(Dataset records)

......

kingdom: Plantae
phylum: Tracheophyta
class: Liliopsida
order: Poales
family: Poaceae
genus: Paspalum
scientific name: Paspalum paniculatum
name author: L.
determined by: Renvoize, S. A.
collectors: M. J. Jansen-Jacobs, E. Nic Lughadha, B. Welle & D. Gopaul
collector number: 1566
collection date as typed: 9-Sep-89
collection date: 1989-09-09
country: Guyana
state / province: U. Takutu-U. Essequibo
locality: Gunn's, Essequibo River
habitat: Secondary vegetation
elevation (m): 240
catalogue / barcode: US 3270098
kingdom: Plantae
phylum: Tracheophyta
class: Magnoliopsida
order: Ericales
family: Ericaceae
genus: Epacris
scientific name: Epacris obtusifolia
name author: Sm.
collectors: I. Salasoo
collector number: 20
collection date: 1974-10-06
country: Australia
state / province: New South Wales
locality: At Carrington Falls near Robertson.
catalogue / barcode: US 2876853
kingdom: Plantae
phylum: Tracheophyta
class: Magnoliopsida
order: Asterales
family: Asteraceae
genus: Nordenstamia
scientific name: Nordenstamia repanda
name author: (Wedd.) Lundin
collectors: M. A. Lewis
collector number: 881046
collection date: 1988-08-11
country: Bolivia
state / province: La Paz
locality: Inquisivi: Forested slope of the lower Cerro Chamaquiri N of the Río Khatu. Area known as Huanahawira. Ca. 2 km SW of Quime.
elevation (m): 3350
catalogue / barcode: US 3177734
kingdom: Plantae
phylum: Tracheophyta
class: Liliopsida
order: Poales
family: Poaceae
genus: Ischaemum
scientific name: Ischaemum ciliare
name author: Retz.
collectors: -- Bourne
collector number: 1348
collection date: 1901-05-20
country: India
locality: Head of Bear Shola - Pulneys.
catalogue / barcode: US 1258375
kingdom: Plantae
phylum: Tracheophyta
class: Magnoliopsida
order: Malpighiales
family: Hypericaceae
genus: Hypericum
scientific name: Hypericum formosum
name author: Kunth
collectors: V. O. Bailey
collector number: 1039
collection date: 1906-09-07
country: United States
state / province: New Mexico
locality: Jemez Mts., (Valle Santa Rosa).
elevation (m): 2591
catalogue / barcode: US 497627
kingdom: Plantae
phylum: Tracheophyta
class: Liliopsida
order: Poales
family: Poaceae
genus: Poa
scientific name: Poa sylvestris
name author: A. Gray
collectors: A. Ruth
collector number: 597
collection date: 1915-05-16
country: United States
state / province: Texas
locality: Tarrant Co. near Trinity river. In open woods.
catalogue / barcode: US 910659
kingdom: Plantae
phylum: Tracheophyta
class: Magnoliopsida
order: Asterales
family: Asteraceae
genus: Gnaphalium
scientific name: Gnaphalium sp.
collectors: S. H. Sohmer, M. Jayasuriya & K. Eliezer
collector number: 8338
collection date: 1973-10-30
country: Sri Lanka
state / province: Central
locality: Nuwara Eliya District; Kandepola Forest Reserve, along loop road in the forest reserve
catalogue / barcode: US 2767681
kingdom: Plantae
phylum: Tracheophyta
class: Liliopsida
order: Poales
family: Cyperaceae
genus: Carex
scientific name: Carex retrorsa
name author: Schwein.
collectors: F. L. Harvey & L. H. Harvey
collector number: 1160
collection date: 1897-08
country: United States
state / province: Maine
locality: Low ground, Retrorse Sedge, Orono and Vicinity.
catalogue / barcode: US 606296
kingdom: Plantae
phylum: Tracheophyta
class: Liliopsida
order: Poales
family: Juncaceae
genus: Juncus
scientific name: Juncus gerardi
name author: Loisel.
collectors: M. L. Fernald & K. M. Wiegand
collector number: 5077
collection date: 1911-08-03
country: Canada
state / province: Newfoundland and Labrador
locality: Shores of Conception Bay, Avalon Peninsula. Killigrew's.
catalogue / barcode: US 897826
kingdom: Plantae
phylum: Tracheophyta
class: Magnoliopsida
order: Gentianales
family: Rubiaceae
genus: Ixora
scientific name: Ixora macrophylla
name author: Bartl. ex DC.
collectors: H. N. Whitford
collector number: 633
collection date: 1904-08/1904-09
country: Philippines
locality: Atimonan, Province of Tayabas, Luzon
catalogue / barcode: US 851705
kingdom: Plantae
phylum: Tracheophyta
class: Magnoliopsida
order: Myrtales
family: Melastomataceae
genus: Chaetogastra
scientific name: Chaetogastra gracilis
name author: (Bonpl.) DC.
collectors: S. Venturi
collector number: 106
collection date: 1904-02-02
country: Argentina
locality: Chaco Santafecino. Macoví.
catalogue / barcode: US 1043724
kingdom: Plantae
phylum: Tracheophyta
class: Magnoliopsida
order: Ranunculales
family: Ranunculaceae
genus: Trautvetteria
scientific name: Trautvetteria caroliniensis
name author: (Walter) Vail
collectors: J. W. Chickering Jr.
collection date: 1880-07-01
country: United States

......

■ **Your objective**:
Return the lines above exactly as they appear, without any changes.

■ **Result of the task**:
kingdom: Plantae
phylum: Tracheophyta
class: Liliopsida
order: Poales
family: Poaceae
genus: Paspalum
scientific name: Paspalum paniculatum
name author: L.
determined by: Renvoize, S. A.
collectors: M. J. Jansen-Jacobs, E. Nic Lughadha, B. Welle & D. Gopaul
collector number: 1566
collection date as typed: 9-Sep-89
collection date: 1989-09-09
country: Guyana
state / province: U. Takutu-U. Essequibo
locality: Gunn's, Essequibo River
habitat: Secondary vegetation
elevation (m): 240
catalogue / barcode: US 3270098
kingdom: Plantae
phylum: Tracheophyta
class: Magnoliopsida
order: Ericales
family: Ericaceae
genus: Epacris
scientific name: Epacris obtusifolia
name author: Sm.
collectors: I. Salasoo
collector number: 20
collection date: 1974-10-06
country: Australia
state / province: New South Wales
locality: At Carrington Falls near Robertson.
catalogue / barcode: US 2876853
kingdom: Plantae
phylum: Tracheophyta
class: Magnoliopsida
order: Asterales
family: Asteraceae
genus: Nordenstamia
scientific name: Nordenstamia repanda
name author: (Wedd.) Lundin
collectors: M. A. Lewis
collector number: 881046
collection date: 1988-08-11
country: Bolivia
state / province: La Paz
locality: Inquisivi: Forested slope of the lower Cerro Chamaquiri N of the Río Khatu. Area known as Huanahawira. Ca. 2 km SW of Quime.
elevation (m): 3350
catalogue / barcode: US 3177734
kingdom: Plantae
phylum: Tracheophyta
class: Liliopsida
order: Poales
family: Poaceae
genus: Ischaemum
scientific name: Ischaemum ciliare
name author: Retz.
collectors: -- Bourne
collector number: 1348
collection date: 1901-05-20
country: India
locality: Head of Bear Shola - Pulneys.
catalogue / barcode: US 1258375
kingdom: Plantae
phylum: Tracheophyta
class: Magnoliopsida
order: Malpighiales
family: Hypericaceae
genus: Hypericum
scientific name: Hypericum formosum
name author: Kunth
collectors: V. O. Bailey
collector number: 1039
collection date: 1906-09-07
country: United States
state / province: New Mexico
locality: Jemez Mts., (Valle Santa Rosa).
elevation (m): 2591
catalogue / barcode: US 497627
kingdom: Plantae
phylum: Tracheophyta
class: Liliopsida
order: Poales
family: Poaceae
genus: Poa
scientific name: Poa sylvestris
name author: A. Gray
collectors: A. Ruth
collector number: 597
collection date: 1915-05-16
country: United States
state / province: Texas
locality: Tarrant Co. near Trinity river. In open woods.
catalogue / barcode: US 910659
kingdom: Plantae
phylum: Tracheophyta
class: Magnoliopsida
order: Asterales
family: Asteraceae
genus: Gnaphalium
scientific name: Gnaphalium sp.
collectors: S. H. Sohmer, M. Jayasuriya & K. Eliezer
collector number: 8338
collection date: 1973-10-30
country: Sri Lanka
state / province: Central
locality: Nuwara Eliya District; Kandepola Forest Reserve, along loop road in the forest reserve
catalogue / barcode: US 2767681
kingdom: Plantae
phylum: Tracheophyta
class: Liliopsida
order: Poales
family: Cyperaceae
genus: Carex
scientific name: Carex retrorsa
name author: Schwein.
collectors: F. L. Harvey & L. H. Harvey
collector number: 1160
collection date: 1897-08
country: United States
state / province: Maine
locality: Low ground, Retrorse Sedge, Orono and Vicinity.
catalogue / barcode: US 606296
kingdom: Plantae
phylum: Tracheophyta
class: Liliopsida
order: Poales
family: Juncaceae
genus: Juncus
scientific name: Juncus gerardi
name author: Loisel.
collectors: M. L. Fernald & K. M. Wiegand
collector number: 5077
collection date: 1911-08-03
country: Canada
state / province: Newfoundland and Labrador
locality: Shores of Conception Bay, Avalon Peninsula. Killigrew's.
catalogue / barcode: US 897826
kingdom: Plantae
phylum: Tracheophyta
class: Magnoliopsida
order: Gentianales
family: Rubiaceae
genus: Ixora
scientific name: Ixora macrophylla
name author: Bartl. ex DC.
collectors: H. N. Whitford
collector number: 633
collection date: 1904-08/1904-09
country: Philippines
locality: Atimonan, Province of Tayabas, Luzon
catalogue / barcode: US 851705
kingdom: Plantae
phylum: Tracheophyta
class: Magnoliopsida
order: Myrtales
family: Melastomataceae
genus: Chaetogastra
scientific name: Chaetogastra gracilis
name author: (Bonpl.) DC.
collectors: S. Venturi
collector number: 106
collection date: 1904-02-02
country: Argentina
locality: Chaco Santafecino. Macoví.
catalogue / barcode: US 1043724
kingdom: Plantae
phylum: Tracheophyta
class: Magnoliopsida
order: Ranunculales
family: Ranunculaceae
genus: Trautvetteria
scientific name: Trautvetteria caroliniensis
name author: (Walter) Vail
collectors: J. W. Chickering Jr.
collection date: 1880-07-01
country: United States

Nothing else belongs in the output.